Oud-president Hashim Thaçi van Kosovo heeft maandag bij de start van zijn proces voor het Kosovotribunaal in Den Haag ontkend dat hij schuldig is aan oorlogsmisdaden. De 54-jarige Kosovaar wordt verdacht van moord, foltering en ontvoering tijdens de onafhankelijkheidsstrijd tegen Servië.
Thaçi staat samen met drie andere kopstukken van het Kosovaarse bevrijdingsleger UÇK terecht voor misdaden die tegen het einde van de jaren negentig zouden hebben plaatsgevonden. De oud-president en de drie medeverdachten zouden in de Kosovaarse onafhankelijkheidsstrijd betrokken zijn bij de dood van meer dan honderd mensen.
In de jaren negentig woedde een hevige onafhankelijkheidsstrijd tussen etnische Albanezen en Serviërs in Kosovo dat toen nog een provincie van Servië was. Alleen tussen 1998 en 1999 kwamen bij dit conflict al meer dan tienduizend mensen om het leven.

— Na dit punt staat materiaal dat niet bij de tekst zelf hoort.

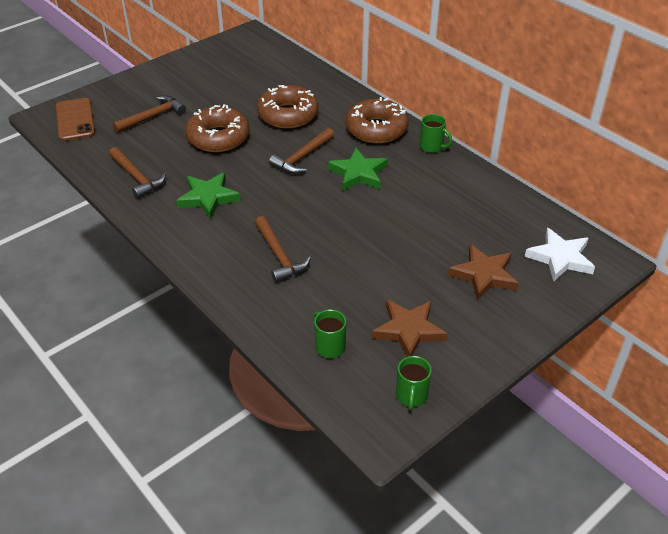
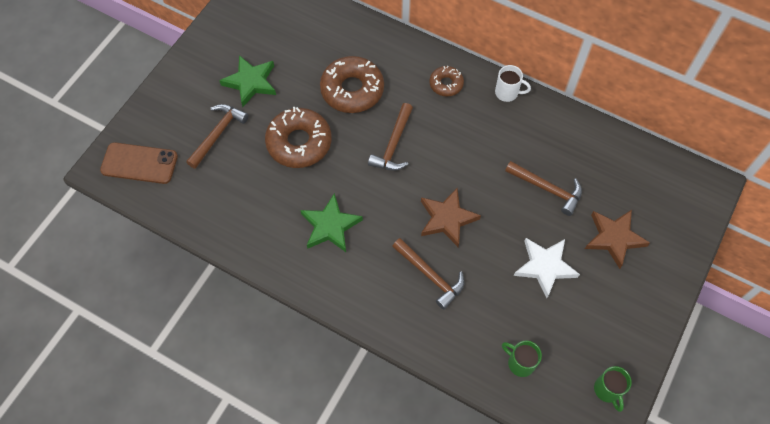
camera: 20 degrees left, 20 degrees up
brown phone [56,98,95,141] -> brown phone turned 45 degrees counterclockwise [100,142,178,184]
brown hammer [109,147,166,199] -> brown hammer moved to [505,161,582,216]
green star [328,148,388,191] -> green star moved to [219,55,276,107]
brown donut [346,97,409,143] -> brown donut [429,66,464,97], size x0.54
brown star [372,299,448,357] -> brown star moved to [421,188,481,247]
green mug [420,114,452,153] -> white mug [495,65,531,102]
white star [525,228,595,282] -> white star moved to [514,238,580,298]

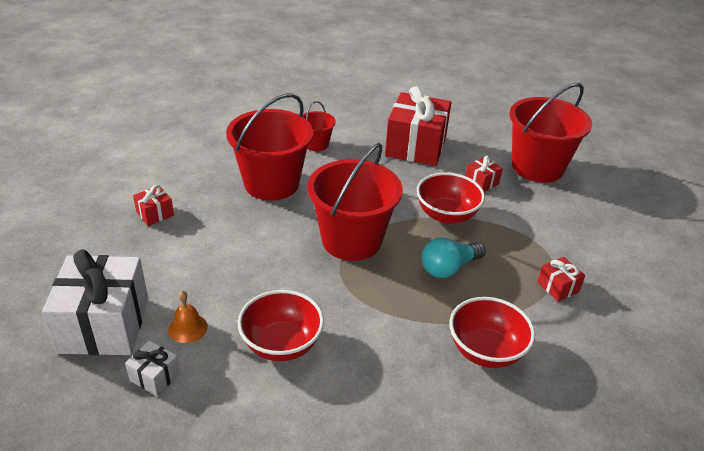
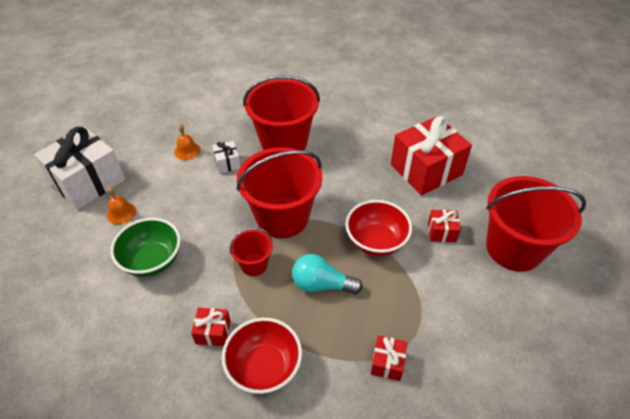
camera: 45 degrees right, 10 degrees up
white gift [125,341,180,396] -> white gift moved to [212,141,240,173]
red gift [133,185,174,226] -> red gift moved to [191,308,231,346]
red bowl [238,290,324,361] -> green bowl [110,218,181,277]
red bucket [303,101,336,151] -> red bucket moved to [230,227,273,276]
none -> orange bell [174,124,200,160]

Het Kosovaarse bevrijdingsleger werd in 1990 opgericht om te strijden voor onafhankelijkheid voor de etnisch Albanese meerderheid in Kosovo. De militante groep pleegde aanslagen op Servische minderheden in de provincie. Thaçi was een van de oprichters van het bevrijdingsleger en wordt onder de Kosovaarse bevolking nog altijd beschouwd als held. Maandag verzamelde zich een groep pro-Thaçi-demonstranten bij de speciale rechtbank in Den Haag, waar het tribunaal plaatsvindt.